Experiments carried out on over ten deep neural network models revealed TIMELY as having 18 times more efficient in terms of energy and having delivery exceeding the computational density of the best ReRAM PIM accelerator by a factor of more than 30. TIMELY meets such remarkable performance standards by eliminating the main factors contributing to decreased efficiency resulting from recurrent access to the main memory to manage intermediate input and output and interfacing between local and central memories.
Memory is stored in a digital format in the main memory but must undergo a conversion to analog when introduced into the local memory to process in-memory. Previous ReRAM PIM accelerators have resultant values that transform analog to digital. Then they are returned to the main memory.
TIMELY eliminates overhead payments for unrequited access to the main memory and data conversions that are interfacing by using analog buffers in the local memory. Efficiency is improved significantly as TIMELY stores needed data in local memory arrays.

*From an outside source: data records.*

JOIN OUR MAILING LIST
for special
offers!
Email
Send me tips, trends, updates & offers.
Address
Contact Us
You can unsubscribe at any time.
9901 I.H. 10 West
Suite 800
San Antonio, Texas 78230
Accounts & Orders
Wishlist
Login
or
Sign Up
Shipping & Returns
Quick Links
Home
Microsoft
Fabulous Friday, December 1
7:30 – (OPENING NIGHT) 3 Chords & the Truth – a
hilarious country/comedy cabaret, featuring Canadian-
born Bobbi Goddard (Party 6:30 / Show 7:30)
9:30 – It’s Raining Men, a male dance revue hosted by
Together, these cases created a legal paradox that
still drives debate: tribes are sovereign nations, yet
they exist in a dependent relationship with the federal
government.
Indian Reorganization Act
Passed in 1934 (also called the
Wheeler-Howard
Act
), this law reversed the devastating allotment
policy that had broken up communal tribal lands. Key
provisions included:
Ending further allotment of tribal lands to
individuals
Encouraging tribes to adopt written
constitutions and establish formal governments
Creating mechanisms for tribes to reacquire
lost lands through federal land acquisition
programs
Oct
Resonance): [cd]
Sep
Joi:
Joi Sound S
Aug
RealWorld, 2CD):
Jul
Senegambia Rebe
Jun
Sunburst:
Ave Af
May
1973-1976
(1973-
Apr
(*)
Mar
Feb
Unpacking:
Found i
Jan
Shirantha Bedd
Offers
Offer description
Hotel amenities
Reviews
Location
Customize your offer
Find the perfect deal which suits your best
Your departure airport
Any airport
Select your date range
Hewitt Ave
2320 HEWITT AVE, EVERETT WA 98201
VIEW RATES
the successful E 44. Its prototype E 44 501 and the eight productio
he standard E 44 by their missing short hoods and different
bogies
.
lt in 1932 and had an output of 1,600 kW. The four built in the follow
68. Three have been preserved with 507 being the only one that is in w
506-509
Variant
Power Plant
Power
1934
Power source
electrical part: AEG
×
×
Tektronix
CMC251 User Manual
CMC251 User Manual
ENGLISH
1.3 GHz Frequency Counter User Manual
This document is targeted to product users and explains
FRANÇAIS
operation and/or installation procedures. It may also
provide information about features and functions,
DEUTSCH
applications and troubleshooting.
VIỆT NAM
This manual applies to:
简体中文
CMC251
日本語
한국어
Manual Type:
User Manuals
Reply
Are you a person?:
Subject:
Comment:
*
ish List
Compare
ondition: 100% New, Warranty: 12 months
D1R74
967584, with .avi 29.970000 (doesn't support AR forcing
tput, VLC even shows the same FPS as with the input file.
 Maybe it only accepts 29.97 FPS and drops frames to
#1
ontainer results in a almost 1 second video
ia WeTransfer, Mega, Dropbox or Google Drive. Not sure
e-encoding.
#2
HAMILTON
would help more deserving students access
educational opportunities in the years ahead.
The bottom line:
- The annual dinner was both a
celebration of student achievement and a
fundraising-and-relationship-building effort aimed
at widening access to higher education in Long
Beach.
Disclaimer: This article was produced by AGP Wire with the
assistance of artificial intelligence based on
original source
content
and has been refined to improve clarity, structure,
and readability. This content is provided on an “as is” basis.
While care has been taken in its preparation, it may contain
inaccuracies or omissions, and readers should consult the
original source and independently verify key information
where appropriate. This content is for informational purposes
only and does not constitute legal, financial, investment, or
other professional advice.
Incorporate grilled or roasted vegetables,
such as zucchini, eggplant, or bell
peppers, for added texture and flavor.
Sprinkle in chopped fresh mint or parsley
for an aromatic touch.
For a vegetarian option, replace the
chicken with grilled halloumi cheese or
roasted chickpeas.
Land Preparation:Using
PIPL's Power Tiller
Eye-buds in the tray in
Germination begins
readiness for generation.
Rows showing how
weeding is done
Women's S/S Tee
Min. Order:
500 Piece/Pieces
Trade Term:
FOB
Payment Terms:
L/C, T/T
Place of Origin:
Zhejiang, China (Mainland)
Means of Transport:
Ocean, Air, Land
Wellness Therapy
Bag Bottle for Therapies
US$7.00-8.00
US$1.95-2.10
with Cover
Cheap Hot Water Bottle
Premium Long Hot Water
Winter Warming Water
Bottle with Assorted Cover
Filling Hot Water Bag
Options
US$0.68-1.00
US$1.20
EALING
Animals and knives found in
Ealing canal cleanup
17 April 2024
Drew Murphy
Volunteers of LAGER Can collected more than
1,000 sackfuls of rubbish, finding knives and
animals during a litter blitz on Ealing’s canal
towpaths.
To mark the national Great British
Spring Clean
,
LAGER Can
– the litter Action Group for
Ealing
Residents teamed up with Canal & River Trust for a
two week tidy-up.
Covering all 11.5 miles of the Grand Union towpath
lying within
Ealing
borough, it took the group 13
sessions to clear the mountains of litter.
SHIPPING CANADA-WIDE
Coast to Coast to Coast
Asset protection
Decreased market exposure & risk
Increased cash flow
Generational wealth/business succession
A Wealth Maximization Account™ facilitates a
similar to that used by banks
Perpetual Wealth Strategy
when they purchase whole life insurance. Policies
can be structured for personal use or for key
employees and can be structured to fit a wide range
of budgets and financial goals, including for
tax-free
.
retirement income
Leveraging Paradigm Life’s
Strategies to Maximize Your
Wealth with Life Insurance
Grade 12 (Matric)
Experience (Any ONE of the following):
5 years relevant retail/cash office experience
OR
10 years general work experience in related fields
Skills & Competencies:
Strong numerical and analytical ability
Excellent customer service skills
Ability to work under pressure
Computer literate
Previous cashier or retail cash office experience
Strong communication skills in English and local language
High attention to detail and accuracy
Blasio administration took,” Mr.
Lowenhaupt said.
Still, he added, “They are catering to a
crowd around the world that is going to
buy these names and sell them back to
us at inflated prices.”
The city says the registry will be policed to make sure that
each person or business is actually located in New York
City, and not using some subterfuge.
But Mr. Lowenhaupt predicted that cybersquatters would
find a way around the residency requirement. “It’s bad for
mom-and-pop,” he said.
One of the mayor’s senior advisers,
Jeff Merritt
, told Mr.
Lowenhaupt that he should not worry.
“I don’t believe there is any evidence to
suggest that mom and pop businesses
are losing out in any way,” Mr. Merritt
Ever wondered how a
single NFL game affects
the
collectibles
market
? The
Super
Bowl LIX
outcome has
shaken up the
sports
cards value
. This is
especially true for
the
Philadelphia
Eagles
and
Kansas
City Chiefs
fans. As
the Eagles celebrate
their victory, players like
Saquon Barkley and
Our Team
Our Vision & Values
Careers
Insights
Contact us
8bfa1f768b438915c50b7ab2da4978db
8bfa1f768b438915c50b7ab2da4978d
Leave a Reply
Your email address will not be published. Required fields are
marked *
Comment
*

The group had a second proposal at the same event, which was for SmartExchange. It is a design that amalgamated algorithmic and accelerator hardware innovations for energy saving.
Lin illustrates that 200 times more energy is required to access the main memory (DRAM) than to process a computation. The main idea behind SmartExchange is compelling structures in the algorithm that permit the trade of high-cost memory for calculation which has a much lower cost.
Researchers utilized the SmartExchange algorithm in conjunction with their conventional hardware accelerator to investigate seven benchmark models in the deep neural network and three benchmark datasets. The result was 19 times more latency reduction than in state-of-the-art deep neural network accelerators.